In Bobbett’s view that means everyone has to go back and look at how the UK continues to deliver critical services using what it has got already. ‘I can’t see the point in running a bid for another TETRA network when you know you are going to use LTE in 2025/26 – that doesn’t make any sense,’ he says. ‘So, we are looking again at things like the enhancers and seeing how we can deliver at a lower price.’

That said, Bobbett says what he is pleased about is that there is a real realisation and focus now in the UK Government that they have to make a decision. ‘And the industry is coming together at the same time, so hopefully we’ll get the information out there and start to make really good quality decisions. So, we fully support the process.’

Smart grids and managed services

In the meantime, Airwave is looking around at other opportunities and Bobbett says there are interesting developments in the machine-t- machine (M2M) world that are looking attractive.

Airwave is participating in the tender process for the radio access part of the UK Government’s smart metering programme and is looking at opportunities in the network managed services sector.

‘We have coverage on the Airwave network in areas where no one else has any. We are looking to leverage that asset as we think there is some value there – backhaul for instance. How does the utility sector manage its infrastructure? We are looking to do it in the most effective way for them – smart metering is one piece of it, but then there is the smart grid – there are a lot of exciting things in this space over the next two to three years,’ says Bobbett.
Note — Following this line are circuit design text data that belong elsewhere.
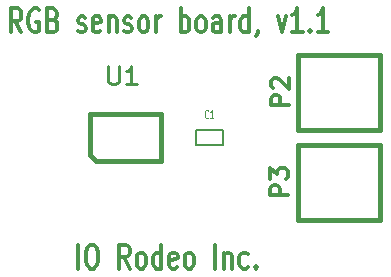
<source format=gto>
G04 (created by PCBNEW-RS274X (2011-07-19)-testing) date Tue 10 Jan 2012 02:34:43 PM PST*
G01*
G70*
G90*
%MOIN*%
G04 Gerber Fmt 3.4, Leading zero omitted, Abs format*
%FSLAX34Y34*%
G04 APERTURE LIST*
%ADD10C,0.006000*%
%ADD11C,0.012000*%
%ADD12C,0.015000*%
%ADD13C,0.005000*%
%ADD14C,0.009800*%
%ADD15C,0.004500*%
G04 APERTURE END LIST*
G54D10*
G54D11*
X57437Y-29379D02*
X57437Y-28579D01*
X57837Y-28579D02*
X57951Y-28579D01*
X58009Y-28617D01*
X58066Y-28693D01*
X58094Y-28845D01*
X58094Y-29112D01*
X58066Y-29265D01*
X58009Y-29341D01*
X57951Y-29379D01*
X57837Y-29379D01*
X57780Y-29341D01*
X57723Y-29265D01*
X57694Y-29112D01*
X57694Y-28845D01*
X57723Y-28693D01*
X57780Y-28617D01*
X57837Y-28579D01*
X59152Y-29379D02*
X58952Y-28998D01*
X58809Y-29379D02*
X58809Y-28579D01*
X59037Y-28579D01*
X59095Y-28617D01*
X59123Y-28655D01*
X59152Y-28731D01*
X59152Y-28845D01*
X59123Y-28922D01*
X59095Y-28960D01*
X59037Y-28998D01*
X58809Y-28998D01*
X59495Y-29379D02*
X59437Y-29341D01*
X59409Y-29303D01*
X59380Y-29226D01*
X59380Y-28998D01*
X59409Y-28922D01*
X59437Y-28884D01*
X59495Y-28845D01*
X59580Y-28845D01*
X59637Y-28884D01*
X59666Y-28922D01*
X59695Y-28998D01*
X59695Y-29226D01*
X59666Y-29303D01*
X59637Y-29341D01*
X59580Y-29379D01*
X59495Y-29379D01*
X60209Y-29379D02*
X60209Y-28579D01*
X60209Y-29341D02*
X60152Y-29379D01*
X60038Y-29379D01*
X59980Y-29341D01*
X59952Y-29303D01*
X59923Y-29226D01*
X59923Y-28998D01*
X59952Y-28922D01*
X59980Y-28884D01*
X60038Y-28845D01*
X60152Y-28845D01*
X60209Y-28884D01*
X60723Y-29341D02*
X60666Y-29379D01*
X60552Y-29379D01*
X60495Y-29341D01*
X60466Y-29265D01*
X60466Y-28960D01*
X60495Y-28884D01*
X60552Y-28845D01*
X60666Y-28845D01*
X60723Y-28884D01*
X60752Y-28960D01*
X60752Y-29036D01*
X60466Y-29112D01*
X61095Y-29379D02*
X61037Y-29341D01*
X61009Y-29303D01*
X60980Y-29226D01*
X60980Y-28998D01*
X61009Y-28922D01*
X61037Y-28884D01*
X61095Y-28845D01*
X61180Y-28845D01*
X61237Y-28884D01*
X61266Y-28922D01*
X61295Y-28998D01*
X61295Y-29226D01*
X61266Y-29303D01*
X61237Y-29341D01*
X61180Y-29379D01*
X61095Y-29379D01*
X62009Y-29379D02*
X62009Y-28579D01*
X62295Y-28845D02*
X62295Y-29379D01*
X62295Y-28922D02*
X62323Y-28884D01*
X62381Y-28845D01*
X62466Y-28845D01*
X62523Y-28884D01*
X62552Y-28960D01*
X62552Y-29379D01*
X63095Y-29341D02*
X63038Y-29379D01*
X62924Y-29379D01*
X62866Y-29341D01*
X62838Y-29303D01*
X62809Y-29226D01*
X62809Y-28998D01*
X62838Y-28922D01*
X62866Y-28884D01*
X62924Y-28845D01*
X63038Y-28845D01*
X63095Y-28884D01*
X63352Y-29303D02*
X63380Y-29341D01*
X63352Y-29379D01*
X63323Y-29341D01*
X63352Y-29303D01*
X63352Y-29379D01*
X55544Y-21505D02*
X55344Y-21124D01*
X55201Y-21505D02*
X55201Y-20705D01*
X55429Y-20705D01*
X55487Y-20743D01*
X55515Y-20781D01*
X55544Y-20857D01*
X55544Y-20971D01*
X55515Y-21048D01*
X55487Y-21086D01*
X55429Y-21124D01*
X55201Y-21124D01*
X56115Y-20743D02*
X56058Y-20705D01*
X55972Y-20705D01*
X55887Y-20743D01*
X55829Y-20819D01*
X55801Y-20895D01*
X55772Y-21048D01*
X55772Y-21162D01*
X55801Y-21314D01*
X55829Y-21391D01*
X55887Y-21467D01*
X55972Y-21505D01*
X56029Y-21505D01*
X56115Y-21467D01*
X56144Y-21429D01*
X56144Y-21162D01*
X56029Y-21162D01*
X56601Y-21086D02*
X56687Y-21124D01*
X56715Y-21162D01*
X56744Y-21238D01*
X56744Y-21352D01*
X56715Y-21429D01*
X56687Y-21467D01*
X56629Y-21505D01*
X56401Y-21505D01*
X56401Y-20705D01*
X56601Y-20705D01*
X56658Y-20743D01*
X56687Y-20781D01*
X56715Y-20857D01*
X56715Y-20933D01*
X56687Y-21010D01*
X56658Y-21048D01*
X56601Y-21086D01*
X56401Y-21086D01*
X57429Y-21467D02*
X57486Y-21505D01*
X57601Y-21505D01*
X57658Y-21467D01*
X57686Y-21391D01*
X57686Y-21352D01*
X57658Y-21276D01*
X57601Y-21238D01*
X57515Y-21238D01*
X57458Y-21200D01*
X57429Y-21124D01*
X57429Y-21086D01*
X57458Y-21010D01*
X57515Y-20971D01*
X57601Y-20971D01*
X57658Y-21010D01*
X58172Y-21467D02*
X58115Y-21505D01*
X58001Y-21505D01*
X57944Y-21467D01*
X57915Y-21391D01*
X57915Y-21086D01*
X57944Y-21010D01*
X58001Y-20971D01*
X58115Y-20971D01*
X58172Y-21010D01*
X58201Y-21086D01*
X58201Y-21162D01*
X57915Y-21238D01*
X58458Y-20971D02*
X58458Y-21505D01*
X58458Y-21048D02*
X58486Y-21010D01*
X58544Y-20971D01*
X58629Y-20971D01*
X58686Y-21010D01*
X58715Y-21086D01*
X58715Y-21505D01*
X58972Y-21467D02*
X59029Y-21505D01*
X59144Y-21505D01*
X59201Y-21467D01*
X59229Y-21391D01*
X59229Y-21352D01*
X59201Y-21276D01*
X59144Y-21238D01*
X59058Y-21238D01*
X59001Y-21200D01*
X58972Y-21124D01*
X58972Y-21086D01*
X59001Y-21010D01*
X59058Y-20971D01*
X59144Y-20971D01*
X59201Y-21010D01*
X59573Y-21505D02*
X59515Y-21467D01*
X59487Y-21429D01*
X59458Y-21352D01*
X59458Y-21124D01*
X59487Y-21048D01*
X59515Y-21010D01*
X59573Y-20971D01*
X59658Y-20971D01*
X59715Y-21010D01*
X59744Y-21048D01*
X59773Y-21124D01*
X59773Y-21352D01*
X59744Y-21429D01*
X59715Y-21467D01*
X59658Y-21505D01*
X59573Y-21505D01*
X60030Y-21505D02*
X60030Y-20971D01*
X60030Y-21124D02*
X60058Y-21048D01*
X60087Y-21010D01*
X60144Y-20971D01*
X60201Y-20971D01*
X60858Y-21505D02*
X60858Y-20705D01*
X60858Y-21010D02*
X60915Y-20971D01*
X61029Y-20971D01*
X61086Y-21010D01*
X61115Y-21048D01*
X61144Y-21124D01*
X61144Y-21352D01*
X61115Y-21429D01*
X61086Y-21467D01*
X61029Y-21505D01*
X60915Y-21505D01*
X60858Y-21467D01*
X61487Y-21505D02*
X61429Y-21467D01*
X61401Y-21429D01*
X61372Y-21352D01*
X61372Y-21124D01*
X61401Y-21048D01*
X61429Y-21010D01*
X61487Y-20971D01*
X61572Y-20971D01*
X61629Y-21010D01*
X61658Y-21048D01*
X61687Y-21124D01*
X61687Y-21352D01*
X61658Y-21429D01*
X61629Y-21467D01*
X61572Y-21505D01*
X61487Y-21505D01*
X62201Y-21505D02*
X62201Y-21086D01*
X62172Y-21010D01*
X62115Y-20971D01*
X62001Y-20971D01*
X61944Y-21010D01*
X62201Y-21467D02*
X62144Y-21505D01*
X62001Y-21505D01*
X61944Y-21467D01*
X61915Y-21391D01*
X61915Y-21314D01*
X61944Y-21238D01*
X62001Y-21200D01*
X62144Y-21200D01*
X62201Y-21162D01*
X62487Y-21505D02*
X62487Y-20971D01*
X62487Y-21124D02*
X62515Y-21048D01*
X62544Y-21010D01*
X62601Y-20971D01*
X62658Y-20971D01*
X63115Y-21505D02*
X63115Y-20705D01*
X63115Y-21467D02*
X63058Y-21505D01*
X62944Y-21505D01*
X62886Y-21467D01*
X62858Y-21429D01*
X62829Y-21352D01*
X62829Y-21124D01*
X62858Y-21048D01*
X62886Y-21010D01*
X62944Y-20971D01*
X63058Y-20971D01*
X63115Y-21010D01*
X63429Y-21467D02*
X63429Y-21505D01*
X63401Y-21581D01*
X63372Y-21619D01*
X64087Y-20971D02*
X64230Y-21505D01*
X64372Y-20971D01*
X64915Y-21505D02*
X64572Y-21505D01*
X64744Y-21505D02*
X64744Y-20705D01*
X64687Y-20819D01*
X64629Y-20895D01*
X64572Y-20933D01*
X65172Y-21429D02*
X65200Y-21467D01*
X65172Y-21505D01*
X65143Y-21467D01*
X65172Y-21429D01*
X65172Y-21505D01*
X65772Y-21505D02*
X65429Y-21505D01*
X65601Y-21505D02*
X65601Y-20705D01*
X65544Y-20819D01*
X65486Y-20895D01*
X65429Y-20933D01*
G54D12*
X60181Y-25787D02*
X58016Y-25787D01*
X58016Y-25787D02*
X57819Y-25591D01*
X57819Y-25591D02*
X57819Y-24213D01*
X57819Y-24213D02*
X60181Y-24213D01*
X60181Y-24213D02*
X60181Y-25787D01*
G54D13*
X61347Y-24750D02*
X62247Y-24750D01*
X62247Y-24750D02*
X62247Y-25250D01*
X62247Y-25250D02*
X61347Y-25250D01*
X61347Y-25250D02*
X61347Y-24750D01*
G54D12*
X64750Y-24750D02*
X67500Y-24750D01*
X64750Y-24750D02*
X64750Y-22250D01*
X64750Y-22250D02*
X67500Y-22250D01*
X67500Y-24750D02*
X67500Y-22250D01*
X64750Y-27750D02*
X67500Y-27750D01*
X64750Y-27750D02*
X64750Y-25250D01*
X64750Y-25250D02*
X67500Y-25250D01*
X67500Y-27750D02*
X67500Y-25250D01*
G54D14*
X58441Y-22635D02*
X58441Y-23121D01*
X58469Y-23178D01*
X58498Y-23206D01*
X58555Y-23235D01*
X58669Y-23235D01*
X58727Y-23206D01*
X58755Y-23178D01*
X58784Y-23121D01*
X58784Y-22635D01*
X59384Y-23235D02*
X59041Y-23235D01*
X59213Y-23235D02*
X59213Y-22635D01*
X59156Y-22721D01*
X59098Y-22778D01*
X59041Y-22806D01*
G54D15*
X61771Y-24347D02*
X61762Y-24360D01*
X61736Y-24373D01*
X61719Y-24373D01*
X61694Y-24360D01*
X61676Y-24333D01*
X61668Y-24307D01*
X61659Y-24253D01*
X61659Y-24213D01*
X61668Y-24160D01*
X61676Y-24133D01*
X61694Y-24107D01*
X61719Y-24093D01*
X61736Y-24093D01*
X61762Y-24107D01*
X61771Y-24120D01*
X61942Y-24373D02*
X61839Y-24373D01*
X61891Y-24373D02*
X61891Y-24093D01*
X61874Y-24133D01*
X61856Y-24160D01*
X61839Y-24173D01*
G54D11*
X64463Y-23942D02*
X63863Y-23942D01*
X63863Y-23714D01*
X63891Y-23656D01*
X63920Y-23628D01*
X63977Y-23599D01*
X64063Y-23599D01*
X64120Y-23628D01*
X64149Y-23656D01*
X64177Y-23714D01*
X64177Y-23942D01*
X63920Y-23371D02*
X63891Y-23342D01*
X63863Y-23285D01*
X63863Y-23142D01*
X63891Y-23085D01*
X63920Y-23056D01*
X63977Y-23028D01*
X64034Y-23028D01*
X64120Y-23056D01*
X64463Y-23399D01*
X64463Y-23028D01*
X64433Y-26942D02*
X63833Y-26942D01*
X63833Y-26714D01*
X63861Y-26656D01*
X63890Y-26628D01*
X63947Y-26599D01*
X64033Y-26599D01*
X64090Y-26628D01*
X64119Y-26656D01*
X64147Y-26714D01*
X64147Y-26942D01*
X63833Y-26399D02*
X63833Y-26028D01*
X64061Y-26228D01*
X64061Y-26142D01*
X64090Y-26085D01*
X64119Y-26056D01*
X64176Y-26028D01*
X64319Y-26028D01*
X64376Y-26056D01*
X64404Y-26085D01*
X64433Y-26142D01*
X64433Y-26314D01*
X64404Y-26371D01*
X64376Y-26399D01*
M02*

</source>
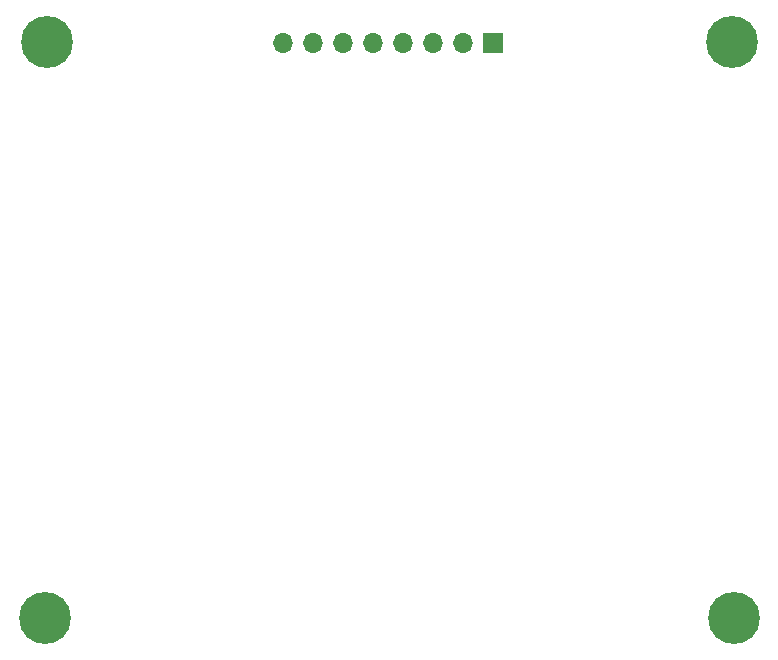
<source format=gbr>
%TF.GenerationSoftware,KiCad,Pcbnew,5.1.7-a382d34a8~88~ubuntu20.04.1*%
%TF.CreationDate,2020-12-22T17:38:33+00:00*%
%TF.ProjectId,DisplayBreakoutBoard,44697370-6c61-4794-9272-65616b6f7574,v1*%
%TF.SameCoordinates,Original*%
%TF.FileFunction,Soldermask,Bot*%
%TF.FilePolarity,Negative*%
%FSLAX46Y46*%
G04 Gerber Fmt 4.6, Leading zero omitted, Abs format (unit mm)*
G04 Created by KiCad (PCBNEW 5.1.7-a382d34a8~88~ubuntu20.04.1) date 2020-12-22 17:38:33*
%MOMM*%
%LPD*%
G01*
G04 APERTURE LIST*
%ADD10C,0.700000*%
%ADD11C,4.400000*%
%ADD12R,1.700000X1.700000*%
%ADD13O,1.700000X1.700000*%
G04 APERTURE END LIST*
D10*
%TO.C,H4*%
X90316726Y-82383274D03*
X89150000Y-81900000D03*
X87983274Y-82383274D03*
X87500000Y-83550000D03*
X87983274Y-84716726D03*
X89150000Y-85200000D03*
X90316726Y-84716726D03*
X90800000Y-83550000D03*
D11*
X89150000Y-83550000D03*
%TD*%
D12*
%TO.C,J1*%
X68800000Y-34850000D03*
D13*
X66260000Y-34850000D03*
X63720000Y-34850000D03*
X61180000Y-34850000D03*
X58640000Y-34850000D03*
X56100000Y-34850000D03*
X53560000Y-34850000D03*
X51020000Y-34850000D03*
%TD*%
D11*
%TO.C,H1*%
X31000000Y-34750000D03*
D10*
X32650000Y-34750000D03*
X32166726Y-35916726D03*
X31000000Y-36400000D03*
X29833274Y-35916726D03*
X29350000Y-34750000D03*
X29833274Y-33583274D03*
X31000000Y-33100000D03*
X32166726Y-33583274D03*
%TD*%
%TO.C,H2*%
X90166726Y-33583274D03*
X89000000Y-33100000D03*
X87833274Y-33583274D03*
X87350000Y-34750000D03*
X87833274Y-35916726D03*
X89000000Y-36400000D03*
X90166726Y-35916726D03*
X90650000Y-34750000D03*
D11*
X89000000Y-34750000D03*
%TD*%
%TO.C,H3*%
X30800000Y-83550000D03*
D10*
X32450000Y-83550000D03*
X31966726Y-84716726D03*
X30800000Y-85200000D03*
X29633274Y-84716726D03*
X29150000Y-83550000D03*
X29633274Y-82383274D03*
X30800000Y-81900000D03*
X31966726Y-82383274D03*
%TD*%
M02*

</source>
He believes that constructing a smart grid is crucial. ‘Smart metering manages the demand side, but there’s not really any point in doing it unless you manage the supply side to match it via a smart grid. You’ve got to have the two together in my view.’

What makes Airwave’s TETRA network different to every other one in the UK, is the fact that it is built to meet the stringent demands of mission critical requirements. 

‘Mobile networks respond in a way that makes sense commercially to them. We respond immediately if something need fixing, because we have to. We take security really seriously – we are the mission critical service provider – it is what we do. We look after really important systems and that’s what makes us stand out, says Bobbett.

‘I think the concept of power, transportation and other industries as being mission critical to the country in the same way as public safety is starting to penetrate Government. Look at some the major power failures in the US and Italy. A major grid failure would take the UK three or four days to re-start it – that’s quite scary stuff,’ points out Bobbett.